Start of SOURCE PASSAGE

- Kingower Location in Shire of Loddon
- Coordinates: 36°36′31″S 143°45′18″E﻿ / ﻿36.60861°S 143.75500°E
- Country: Australia
- State: Victoria
- LGA: Shire of Loddon;
- Established: 1853

Government
- • State electorate: Ripon;
- • Federal division: Mallee;

Population
- • Total: 46 (2021 census)
- Postcode: 3517

= Kingower =

Kingower is a locality in the Shire of Loddon, Victoria, Australia, located on Inglewood-Rheola Road. At the , Kingower had a population of 46.

== History ==
The Kingower goldfield was discovered in August 1853 by Captain John Mechosk and his party of 11 hired men. The discovery resulted in a rush of about 4000 diggers as the field became famous for unearthing monster nuggets.

End of SOURCE PASSAGE
Start of DATASET ENTRIES

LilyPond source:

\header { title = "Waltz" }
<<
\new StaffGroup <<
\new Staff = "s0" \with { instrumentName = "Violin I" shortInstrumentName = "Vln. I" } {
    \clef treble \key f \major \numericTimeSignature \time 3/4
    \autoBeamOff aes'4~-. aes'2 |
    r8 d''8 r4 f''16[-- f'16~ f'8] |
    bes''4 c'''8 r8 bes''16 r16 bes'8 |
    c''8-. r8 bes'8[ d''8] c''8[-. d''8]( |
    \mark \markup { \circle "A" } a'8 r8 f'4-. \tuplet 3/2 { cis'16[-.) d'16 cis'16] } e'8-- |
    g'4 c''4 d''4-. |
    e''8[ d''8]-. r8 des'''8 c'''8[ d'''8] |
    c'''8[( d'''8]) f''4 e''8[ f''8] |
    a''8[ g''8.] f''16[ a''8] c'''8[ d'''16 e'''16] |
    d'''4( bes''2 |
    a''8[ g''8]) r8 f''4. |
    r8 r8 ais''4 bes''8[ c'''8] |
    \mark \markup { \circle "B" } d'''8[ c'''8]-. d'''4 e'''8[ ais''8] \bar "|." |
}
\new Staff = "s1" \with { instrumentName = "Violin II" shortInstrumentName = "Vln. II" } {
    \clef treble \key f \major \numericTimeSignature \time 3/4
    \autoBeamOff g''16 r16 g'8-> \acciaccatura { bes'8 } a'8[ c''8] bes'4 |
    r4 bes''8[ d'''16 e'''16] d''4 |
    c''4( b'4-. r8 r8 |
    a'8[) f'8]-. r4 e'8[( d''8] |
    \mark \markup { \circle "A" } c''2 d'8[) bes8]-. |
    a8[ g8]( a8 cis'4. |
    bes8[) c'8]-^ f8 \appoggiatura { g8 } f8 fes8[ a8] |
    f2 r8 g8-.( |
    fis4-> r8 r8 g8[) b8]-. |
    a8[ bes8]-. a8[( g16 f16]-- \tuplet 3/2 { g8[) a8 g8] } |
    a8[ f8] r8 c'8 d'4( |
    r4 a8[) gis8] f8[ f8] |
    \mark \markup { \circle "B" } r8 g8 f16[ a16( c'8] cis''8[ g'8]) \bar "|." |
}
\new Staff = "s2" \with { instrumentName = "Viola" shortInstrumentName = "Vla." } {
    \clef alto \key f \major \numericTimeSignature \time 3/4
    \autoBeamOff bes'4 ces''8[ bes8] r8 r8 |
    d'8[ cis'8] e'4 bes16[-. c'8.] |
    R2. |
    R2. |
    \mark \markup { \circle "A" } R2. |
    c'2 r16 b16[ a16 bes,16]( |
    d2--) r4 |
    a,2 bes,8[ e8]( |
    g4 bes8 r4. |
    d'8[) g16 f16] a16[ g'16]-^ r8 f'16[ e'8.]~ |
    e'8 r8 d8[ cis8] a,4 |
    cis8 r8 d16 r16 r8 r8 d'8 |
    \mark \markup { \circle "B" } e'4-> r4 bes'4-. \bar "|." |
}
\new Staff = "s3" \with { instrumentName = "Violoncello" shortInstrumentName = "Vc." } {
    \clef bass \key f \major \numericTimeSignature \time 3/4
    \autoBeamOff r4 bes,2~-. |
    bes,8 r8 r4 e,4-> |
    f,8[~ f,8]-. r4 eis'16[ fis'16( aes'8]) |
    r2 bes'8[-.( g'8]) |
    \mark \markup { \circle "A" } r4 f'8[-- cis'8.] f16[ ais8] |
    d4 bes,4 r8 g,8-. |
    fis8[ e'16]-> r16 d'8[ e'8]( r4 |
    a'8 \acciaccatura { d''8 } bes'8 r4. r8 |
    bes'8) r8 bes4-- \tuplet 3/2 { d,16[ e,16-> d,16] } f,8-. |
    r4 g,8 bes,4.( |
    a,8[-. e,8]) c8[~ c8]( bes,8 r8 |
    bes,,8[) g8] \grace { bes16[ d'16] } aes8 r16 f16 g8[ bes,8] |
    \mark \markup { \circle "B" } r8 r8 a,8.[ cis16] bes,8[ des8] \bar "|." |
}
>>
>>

End of DATASET ENTRIES

• [ASSIGNMENT]
Quote the entire Kingower text word for word. The records are not needed for this.

• [PROBLEM SOLUTION]
- Kingower Location in Shire of Loddon
- Coordinates: 36°36′31″S 143°45′18″E﻿ / ﻿36.60861°S 143.75500°E
- Country: Australia
- State: Victoria
- LGA: Shire of Loddon;
- Established: 1853

Government
- • State electorate: Ripon;
- • Federal division: Mallee;

Population
- • Total: 46 (2021 census)
- Postcode: 3517

= Kingower =

Kingower is a locality in the Shire of Loddon, Victoria, Australia, located on Inglewood-Rheola Road. At the , Kingower had a population of 46.

== History ==
The Kingower goldfield was discovered in August 1853 by Captain John Mechosk and his party of 11 hired men. The discovery resulted in a rush of about 4000 diggers as the field became famous for unearthing monster nuggets.